Top of Data for processing
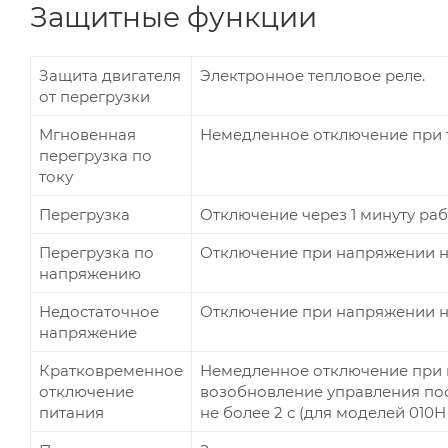
Защитные функции
Защита двигателя
Электронное тепловое реле.
от перегрузки
Мгновенная
Немедленное отключение при т
перегрузка по
току
Перегрузка
Отключение через 1 минуту раб
Перегрузка по
Отключение при напряжении на
напряжению
Недостаточное
Отключение при напряжении на
напряжение
Кратковременное
Немедленное отключение при п
отключение
возобновление управления пос
питания
не более 2 с (для моделей 010Н -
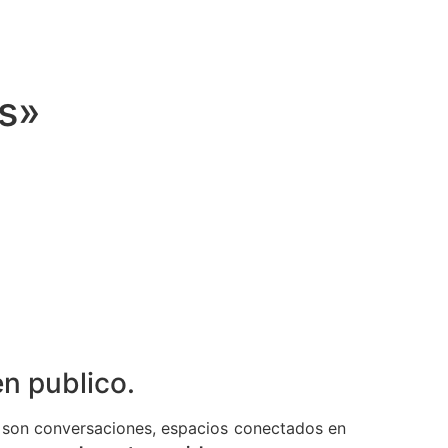
os»
n publico.
 son conversaciones, espacios conectados en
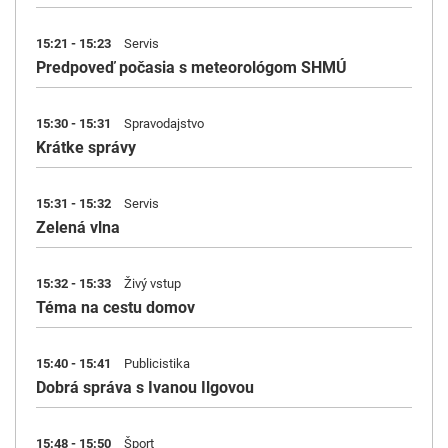
15:21 - 15:23
Servis
Predpoveď počasia s meteorológom SHMÚ
15:30 - 15:31
Spravodajstvo
Krátke správy
15:31 - 15:32
Servis
Zelená vlna
15:32 - 15:33
Živý vstup
Téma na cestu domov
15:40 - 15:41
Publicistika
Dobrá správa s Ivanou Ilgovou
15:48 - 15:50
Šport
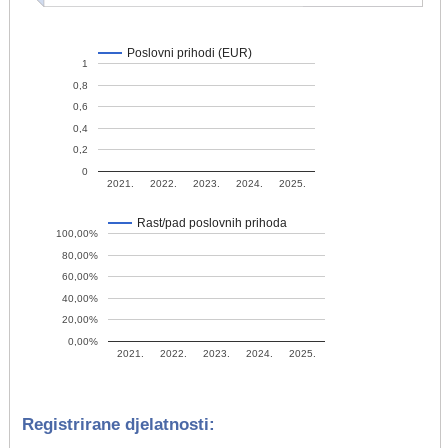
Poslovni prihodi (EUR)
1
0,8
0,6
0,4
0,2
0
2021.
2022.
2023.
2024.
2025.
Rast/pad poslovnih prihoda
100,00%
80,00%
60,00%
40,00%
20,00%
0,00%
2021.
2022.
2023.
2024.
2025.
Registrirane djelatnosti:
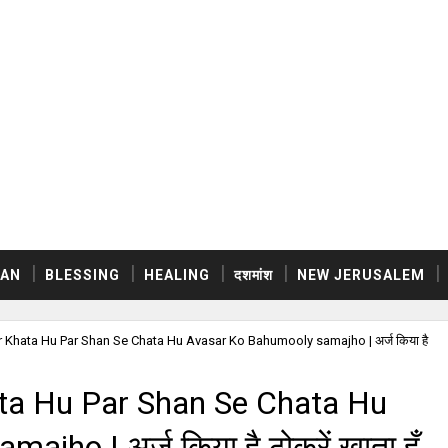
AN
BLESSING
HEALING
दशमांश
NEW JERUSALEM
r Khata Hu Par Shan Se Chata Hu Avasar Ko Bahumooly samajho | अर्ज किया है
ata Hu Par Shan Se Chata Hu
ho | अर्ज किया है ठोकरें ख़ाता हूँ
Bottom of Data for processing
Reproduce verbatim the lines that begin at the one containing "Poslovni prihodi (EUR)" and end with the last line of the entries, both ends included. Leave the pictures out of your copy.

*The answer*.
Poslovni prihodi (EUR)
1
0,8
0,6
0,4
0,2
0
2021.
2022.
2023.
2024.
2025.
Rast/pad poslovnih prihoda
100,00%
80,00%
60,00%
40,00%
20,00%
0,00%
2021.
2022.
2023.
2024.
2025.
Registrirane djelatnosti:
AN
BLESSING
HEALING
दशमांश
NEW JERUSALEM
r Khata Hu Par Shan Se Chata Hu Avasar Ko Bahumooly samajho | अर्ज किया है
ata Hu Par Shan Se Chata Hu
ho | अर्ज किया है ठोकरें ख़ाता हूँ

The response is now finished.